India, Bihar: ‘Dirty, horrible job’ of manual scavengers

A manual scavenger carries a tin of human waste from a dry latrine. Photo: BBC

“The worst thing is that the baskets we carry the waste in, often leak and drips down over your clothes”, manual scavenger Lakshmi Devi from rural Bihar tells BBC correspondent Mike Thomson. All her seven children are boys who clean out sewage tanks for their work. Manual removal of excreta (night soil) from “dry toilets” is the job of ‘dalit’ (low caste) women in India. “If I had a daughter I would rather that we all die of hunger than allow her to do the work we do”, Lakshmi said.

Listen to Laksmi Devi’s interview (10 Nov 2010), which was broadcast on BBC Radio 4, and read a background article (17 Nov 2010) by Mike Thomson on scavengers from the serie on “India’s forgotten people”.

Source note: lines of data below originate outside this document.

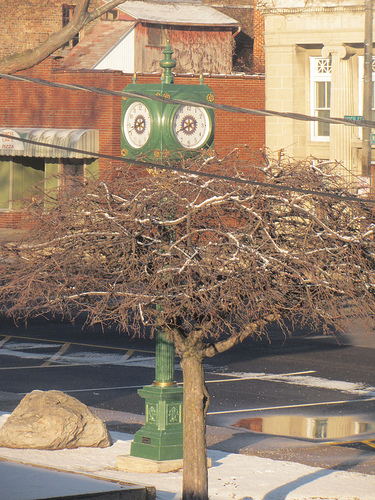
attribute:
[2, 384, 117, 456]
rock — brown, gray, large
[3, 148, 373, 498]
tree — bare, large, brown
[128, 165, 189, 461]
pole — green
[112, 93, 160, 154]
clock — green, tall, large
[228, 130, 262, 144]
bricks — red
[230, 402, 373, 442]
puddle — water puddle, large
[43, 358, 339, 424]
area — marked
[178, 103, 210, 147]
face — white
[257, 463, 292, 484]
snow — laying, white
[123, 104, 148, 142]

One response to “India, Bihar: ‘Dirty, horrible job’ of manual scavengers

  1. I do not consider these manual scavengers as low caste people or the untouchables. I look at them with respect because they are merely making an honest living. That’s why in my article at I suggested having a Scavengers’ Day instead of Teachers’ Day. At least these scavengers do not spy on each other and back stab each other like what many of our Malaysian teachers are doing.